Reputation: 21
I have a dataframe with a column that consists of politician names which are extracted of thousands of news articles. Each row is a specific article. I want to count which politicians are mentioned the most, but count each name only one time per article (row).
The entities recognition algorithm returned these results. Now I have to convert the names in a standard form to be able to summarise and compare them.
Because there are maximal 20 people I am interested in, I knew the names and thought despite the effort, manually coding the patterns for each name might be the fastest way (I am happy for other ideas).
#example-data
persons <- c("Merkel,Angela Merkel,Trump,Ursula,Merkels", "Ursula von,Trumps,Donald Trump,Leyen")
df <- data.frame(persons)
#change pattern
df <- df %>%
mutate(
persons= paste(" ",str_replace_all(df$persons,",", " , "), sep = "")
)
#example of exctracting the names.. and so on, you get the idea
str_replace_all(df$persons, c(" Trump(s)?" = "Donald Trump", ", Trump(s)?" = ", Donald Trump", "Donald Trumps" = "Donald Trump",
" Merkel(s)?") = "Angela Merkel")
My desired output is to have for each row just the full names. In the end I would remove the duplicated names per row and then I could count the dataset like desired.
The data would should look like this in the end:
persons <- c("Angela Merkel,Angela Merkel,Donald Trump,Ursula von der Leyen,Angela Merkel", "Ursula von der Leyen,Donald Trump,Donald Trump,Ursula von der Leyen")
I have especially a hard time with patterns for names which consists of more than two parts like Ursula von der Leyen
. What would the best way to do convert the names and how would the pattern for replacement look like?
Edit I wrote now a function, witch takes care that there is only one instance of a name in my dataframe for each row. Not really elegant and nice code but its working.
clean_name <- function(x) {
b <- unlist(strsplit(x, '[,]')) %>%
str_squish(.)
c <- b[!duplicated(b)]
#Lists mit forename and surname
ganzer_name <- vector()
nachname<-vector()
for (person in c){
if(any(str_count(person," ") == 0)){
nachname <- append(nachname,person)
} else{
ganzer_name <- append(ganzer_name,person)
}
}
#chckes if therese constructions like s wie Angela Merkels
ganzer_name <- ganzer_name%>%
str_sort() %>% str_replace(.,"\\+","")
i <-0
aussortieren <- c("","")
while(i < (length(ganzer_name)-1) ){
i <- i+1
if(str_detect(ganzer_name[i+1],
paste0(ganzer_name[i],"*")
)){
aussortieren <- append(aussortieren, ganzer_name[i+1] )
}else{ }
}
ganzer_name <- ganzer_name[!ganzer_name %in% aussortieren]
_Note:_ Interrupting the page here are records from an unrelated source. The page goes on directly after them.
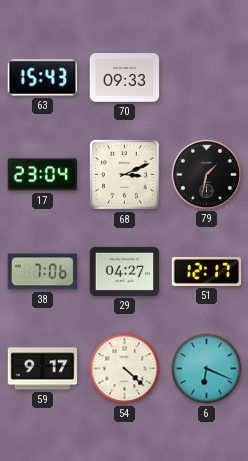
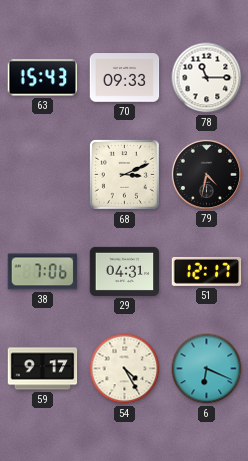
78: none -> 11:15
17: 23:04 -> none
79: 1:32 -> 4:32
29: 04:27 -> 04:31
54: 4:22 -> 4:25
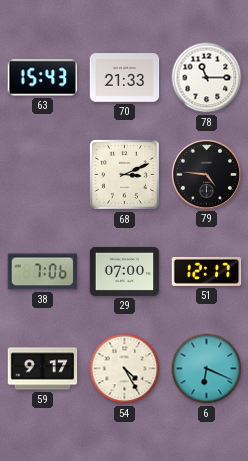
70: 09:33 -> 21:33
79: 4:32 -> 4:46
29: 04:31 -> 07:00
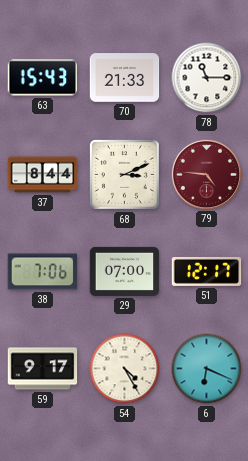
37: none -> 8:44
79 dial: black -> burgundy
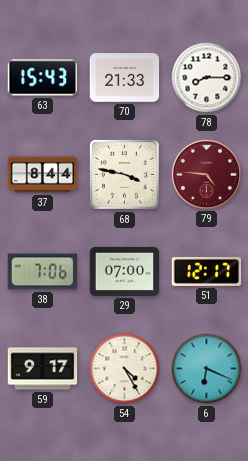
78: 11:15 -> 8:15
68: 3:11 -> 3:47
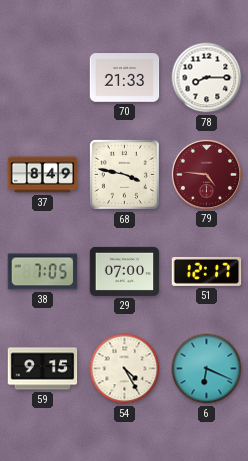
63: 15:43 -> none
37: 8:44 -> 8:49
38: 7:06 -> 7:05
59: 9:17 -> 9:15
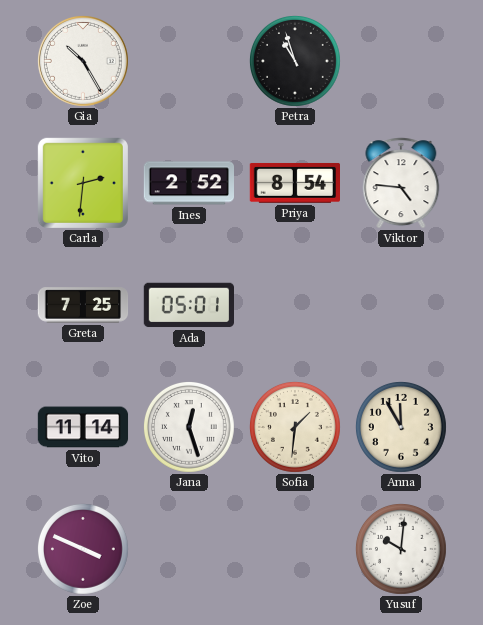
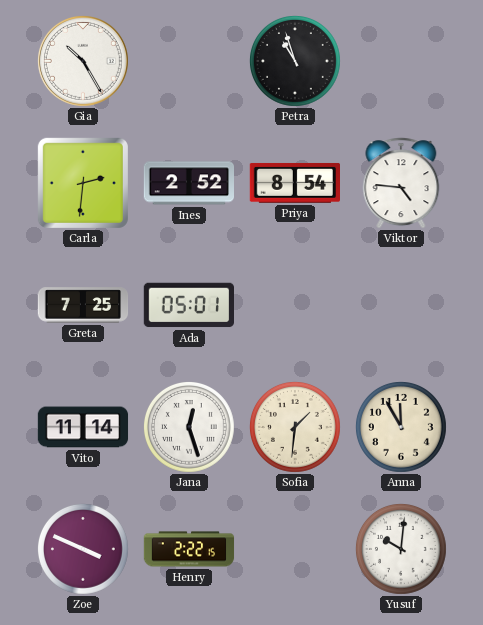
Henry: none -> 2:22
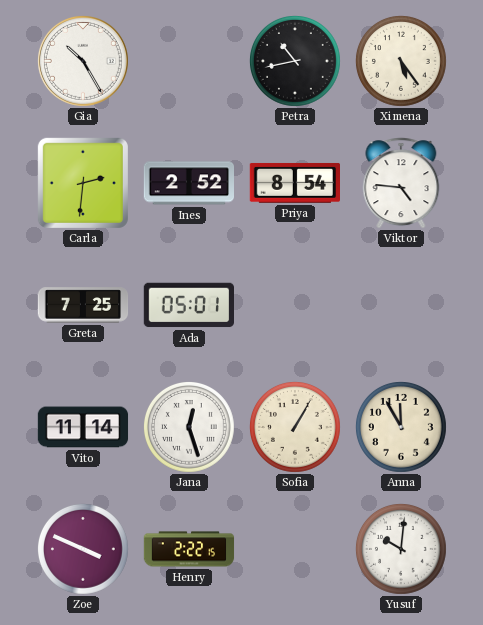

#check if surname is already in a full name
for( person in nachname ){
#check construction with s like Merkels
if(any(str_detect(ganzer_name, paste0(
"\\Q",
str_sub(person,end = nchar(person)-1),
"\\E" )
)
)
) {
} else {
ganzer_name <- append(ganzer_name,person)
}
}
return(paste(ganzer_name, collapse=","))
}
Upvotes: 0
Views: 112
Reputation: 389175
Instead of turning various combination of names into standard format, removing duplicates and then counting here is a different approach.
We can use grepl
for pattern matching and count how many times a politician occurs in different news articles.
name <- c('Trump', 'Merkel')
sapply(name, function(x) sum(grepl(x, df$persons)))
# Trump Merkel
# 2 1
Use ignore.case = TRUE
in grepl
if you want to make the comparison case insensitive.
Upvotes: 2